Problem: In the essay on London's hooligans below, how did a leading French newspaper describe the violence?

Extracted text:
London's Hooligans
The world was shocked. London -- venerable, staid, the quintessence of civilization -- seemed to descend into savagery. For several days, England's capital was convulsed in paroxysms of random, degenerate violence.
My concern about London had a personal dimension. My daughter lives there. Naturally, when we saw the news reports, my wife and I checked up on her. London is a huge, sprawling metropolis, and we were relieved to know that the violence stayed away from the places where she lives and works.
While grateful for our daughter's safety, we, like millions of others around the world, were saddened by the mindless violence, appalled by the orgy of theft, disgusted by the pointless destruction of property, and sickened by the sheer wantonness with which the perpetrators contemptuously violated the fundamental rights of others. In the perennial contest between savagery and civilization, depravity and decency, the wrong side held the upper hand for a while.
What happened?
According to some American news outlets, the violence was a cry of protest against "unjust" cuts in government spending. A leading French newspaper described it as a rebellion against a corrupt society. Apparently, journalists on both sides of the Atlantic were trying to channel the '60s and clothe acts of criminal violence in the respectable garb of fighting for a worthy cause.
My daughter and her fellow Londoners say, "Rubbish!"
London has protests "all the time," says my daughter. In fact, her workplace shuts down periodically as a precautionary measure when those protesting for gay rights, student rights, worker rights, Palestinian rights, etc. march by. The recent violence wasn't a protest.

Information shown:
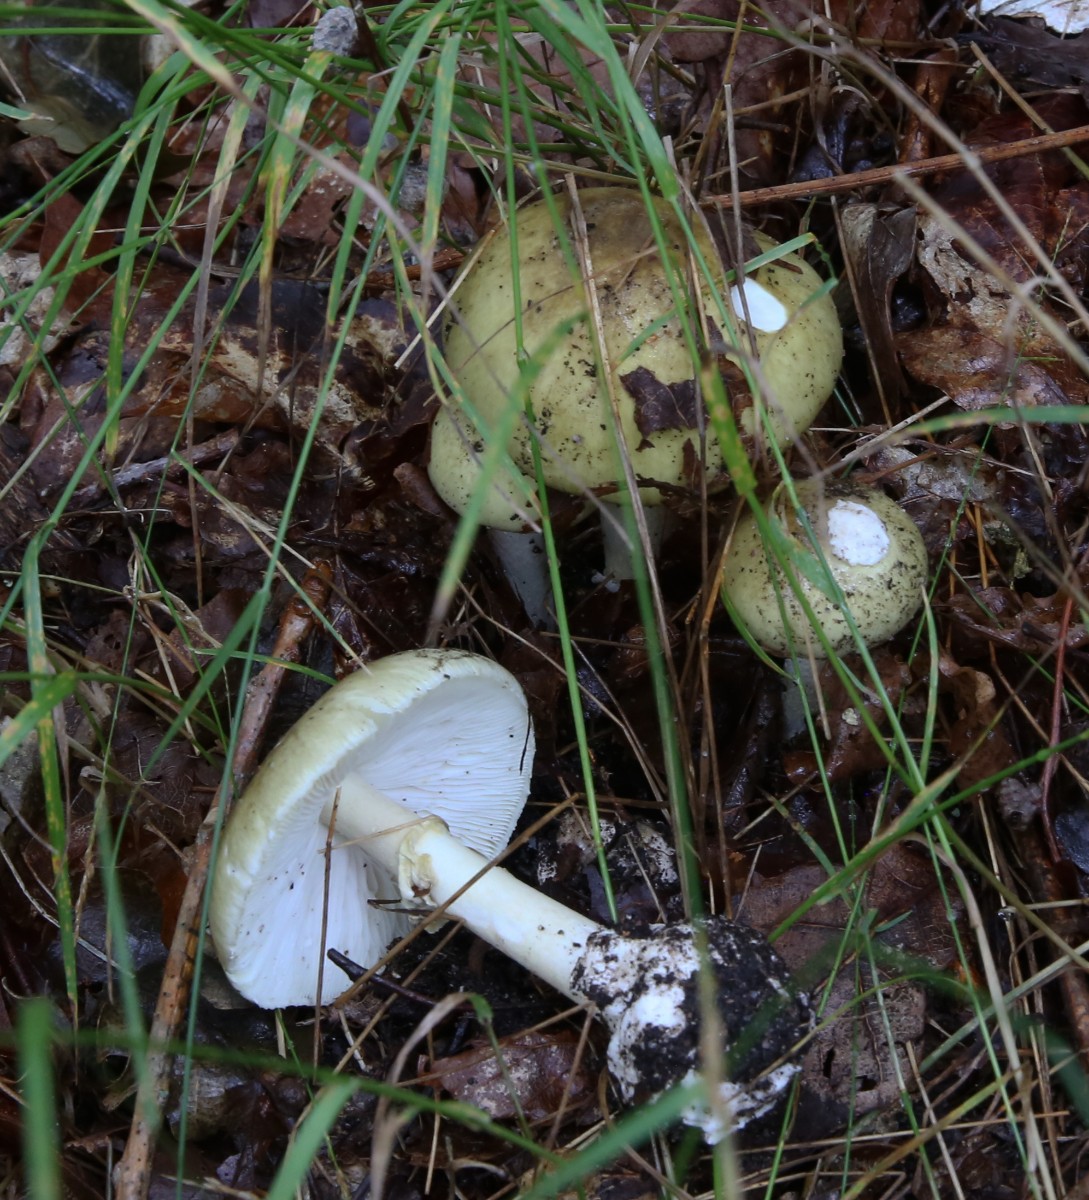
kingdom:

Solved problem: As a rebellion against a corrupt society.